The Health and Safety Commission said unnecessary concerns over paperwork and the fear of being sued were being used to cancel school trips and outings.

Instead it is urging people to focus on risks that cause harm and suffering.

A set of guidelines on sensible risk management has been released to coincide with the campaign.

The HSC is concerned that too much concern over paperwork and bureaucracy will stifle learning and innovation.

Author, TV presenter and adventurer Ben Fogle lent his support to the launch.

He said: "I probably take more risks than most - and I wouldn't want my life to be any other way.

"No one wants a world where children, in fact anyone, is wrapped in cotton wool, prevented from taking any risks and scared of endeavour."

Red tape

The guidelines, released by the Health and Safety Executive (HSE), say risk management should focus on ensuring workers and the public are properly protected, while also balancing benefits and risks in the best interests of society.

With no risk comes no excitement
Phill Callaway, Sheffield

Chair of the HSC Bill Callaghan, who launched the initiative, said some health and safety stories were "just myths".

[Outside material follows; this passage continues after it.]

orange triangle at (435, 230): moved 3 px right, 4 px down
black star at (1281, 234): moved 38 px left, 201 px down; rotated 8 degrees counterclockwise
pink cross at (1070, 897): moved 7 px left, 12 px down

"There are also some instances where health and safety is used as an excuse to justify unpopular decisions such as closing facilities," he said.

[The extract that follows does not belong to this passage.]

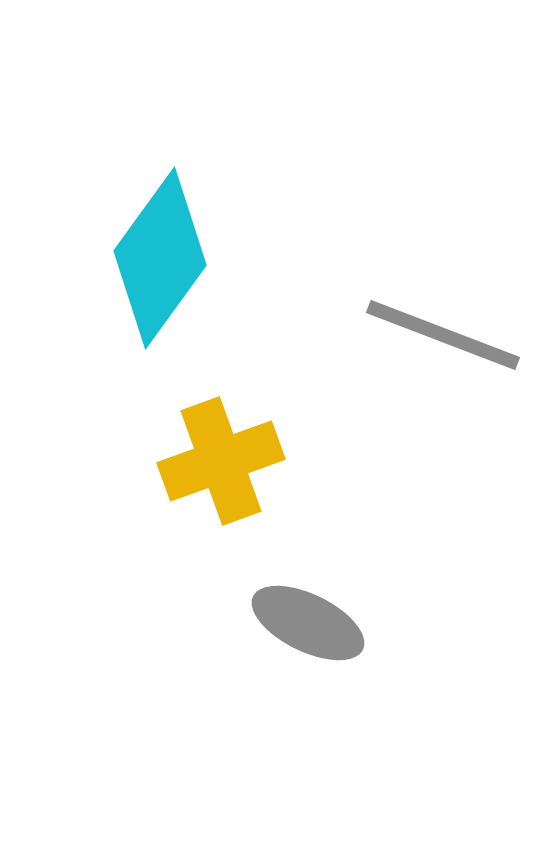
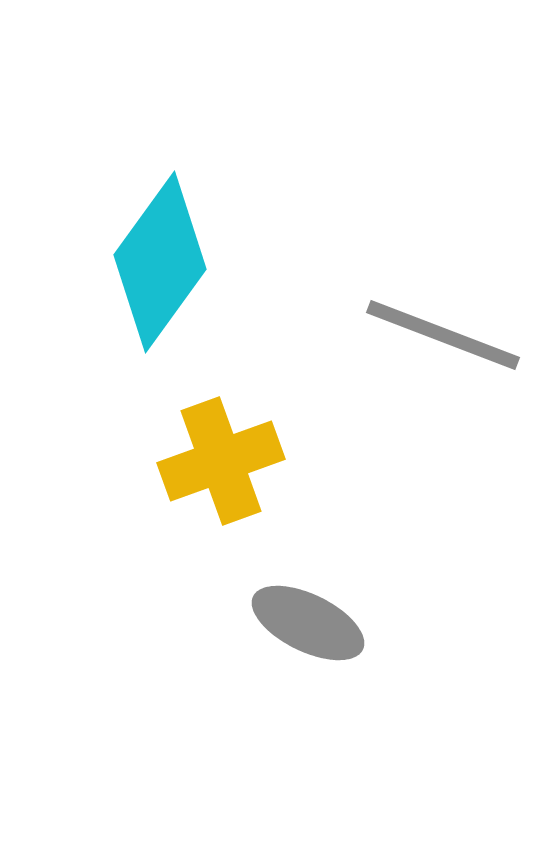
cyan diamond: moved 4 px down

"My message is that if you're using health and safety to stop everyday activities - get a life and let others get on with theirs."

Jonathan Rees, HSE deputy chief executive, said the aim of the campaign was to "cut red tape and make a real difference to people's lives".

"These principles... will hopefully drum home the message that health and safety is not about long forms, back-covering or stifling initiative.

"It's about recognising real risks, tackling them in a balanced way and watching out for each other. It's about keeping people safe, not stopping their lives."

HSE figures show 212 workers and 384 members of the public were killed due to workplace accidents in 2005/06.

In 2004/2005, 35 million working days were lost due to work-related ill health or injury, and more than 150,559 major injures were reported.

The HSC has overall responsibility for occupational health and safety in Great Britain, while the HSE is an enforcing authority that works in support of the commission.